Asked by Senior Counsel N Sreenivasan, who is representing one of the accused, Tan Ye Peng, why the church and Xtron used the same auditors, the firm’s Director Choong Kar Weng said it was “for transparency’s sake”. “There’s nothing to hide,” he added.

Mr Choong, the prosecution witness, agreed with Mr Sreenivasan that the arrangement made it transparent that church-building funds were being invested in Xtron, which used the money for the music career of Ms Ho Yeow Sun.

The church co-founder and wife of Kong Hee was managed by Xtron from 2003 to 2008.

Producing documents, Mr Sreenivasan showed that the church had wanted a different audit partner to separate itself from several companies it had links with, including Xtron.

But it did not make a switch, as Mr Foong Daw Ching, of auditing firm Baker Tilly, had advised that it was good for companies with some common interests to be managed by one audit partner.

The court had heard on Wednesday that Mr Foong dished out advice seemingly in his personal capacity to church leaders in August 2008 on how not to portray too close a relationship with or that it had control over Xtron, according to an email written by Serina Wee Gek Yin to church co-founder Kong Hee, with Tan Ye Peng and Chew Eng Han in the loop. All four individuals are among the accused.

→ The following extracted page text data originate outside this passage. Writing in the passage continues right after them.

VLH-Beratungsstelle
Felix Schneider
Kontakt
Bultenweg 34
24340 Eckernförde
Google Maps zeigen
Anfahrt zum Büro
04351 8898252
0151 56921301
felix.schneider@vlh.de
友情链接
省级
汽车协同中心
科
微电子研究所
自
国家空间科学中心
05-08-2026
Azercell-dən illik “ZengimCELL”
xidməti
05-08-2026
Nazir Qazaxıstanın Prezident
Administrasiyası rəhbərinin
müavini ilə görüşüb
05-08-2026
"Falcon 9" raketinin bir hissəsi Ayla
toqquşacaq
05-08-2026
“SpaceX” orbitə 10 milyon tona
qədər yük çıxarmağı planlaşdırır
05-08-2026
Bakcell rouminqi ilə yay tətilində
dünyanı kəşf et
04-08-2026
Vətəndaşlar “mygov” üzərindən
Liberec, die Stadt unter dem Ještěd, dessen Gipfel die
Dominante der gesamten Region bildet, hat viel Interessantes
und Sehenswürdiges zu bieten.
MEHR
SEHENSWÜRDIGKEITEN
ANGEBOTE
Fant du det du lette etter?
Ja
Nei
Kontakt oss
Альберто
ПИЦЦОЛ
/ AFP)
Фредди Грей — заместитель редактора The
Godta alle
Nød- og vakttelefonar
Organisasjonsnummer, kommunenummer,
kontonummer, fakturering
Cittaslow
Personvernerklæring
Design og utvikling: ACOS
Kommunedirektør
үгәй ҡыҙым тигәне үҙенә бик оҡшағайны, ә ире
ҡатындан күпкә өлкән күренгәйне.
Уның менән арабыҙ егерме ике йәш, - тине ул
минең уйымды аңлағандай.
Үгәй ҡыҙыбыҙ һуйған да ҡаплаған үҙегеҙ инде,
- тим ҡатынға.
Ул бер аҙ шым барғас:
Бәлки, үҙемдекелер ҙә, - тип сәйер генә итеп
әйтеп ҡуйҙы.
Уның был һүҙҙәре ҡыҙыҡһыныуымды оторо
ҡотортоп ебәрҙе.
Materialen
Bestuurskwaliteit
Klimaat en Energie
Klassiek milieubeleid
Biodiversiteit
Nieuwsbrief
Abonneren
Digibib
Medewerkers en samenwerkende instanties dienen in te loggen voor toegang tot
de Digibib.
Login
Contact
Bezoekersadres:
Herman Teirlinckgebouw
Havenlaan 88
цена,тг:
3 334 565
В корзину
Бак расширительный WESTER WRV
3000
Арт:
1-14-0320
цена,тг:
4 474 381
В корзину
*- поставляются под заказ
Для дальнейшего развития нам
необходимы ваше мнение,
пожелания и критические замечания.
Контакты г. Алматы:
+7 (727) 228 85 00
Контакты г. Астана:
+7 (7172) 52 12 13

Asked why former Xtron Director Wahju Hanafi and other supporters contributed money to raise the S$40.5 million the firm needed in 2010 to repay the church when its advance rental licence agreement (for Singapore Expo premises) was terminated, Mr Choong said no supporters of the Crossover Project, which was set up to use Ms Ho’s music to reach out to non-Christians, would ever want the church to bear losses.

Mr Sreenivasan also sought to establish that his client was involved in Xtron’s cashflow matters as he was heavily involved in the Crossover Project.

Senior Counsel Andre Maniam, representing Sharon Tan Shao Yuen, another of the accused, showed that law firm Rajah & Tann acted for Xtron in several transactions, including the purchase of Riverwalk, its advance rental licence agreement with the church and its purchase of bonds issued by a glass company called Firna.

This would mean the firm understood what one transaction meant to another, Mr Maniam argued.

Earlier this week, the prosecution produced a March 2010 email by Mr Choong to Kong that raised the idea of criminal breach of trust (CBT) in the church’s transactions with other entities. He went on to write that he did not think any CBT had been committed. Asked by Mr Maniam yesterday if he still held this view, he replied: “Yes.”

Mr Choong concluded his testimony after four days on the witness stand.

The prosecution is expected to call an Immigration and Checkpoints Authority official and a church trustee as witnesses today.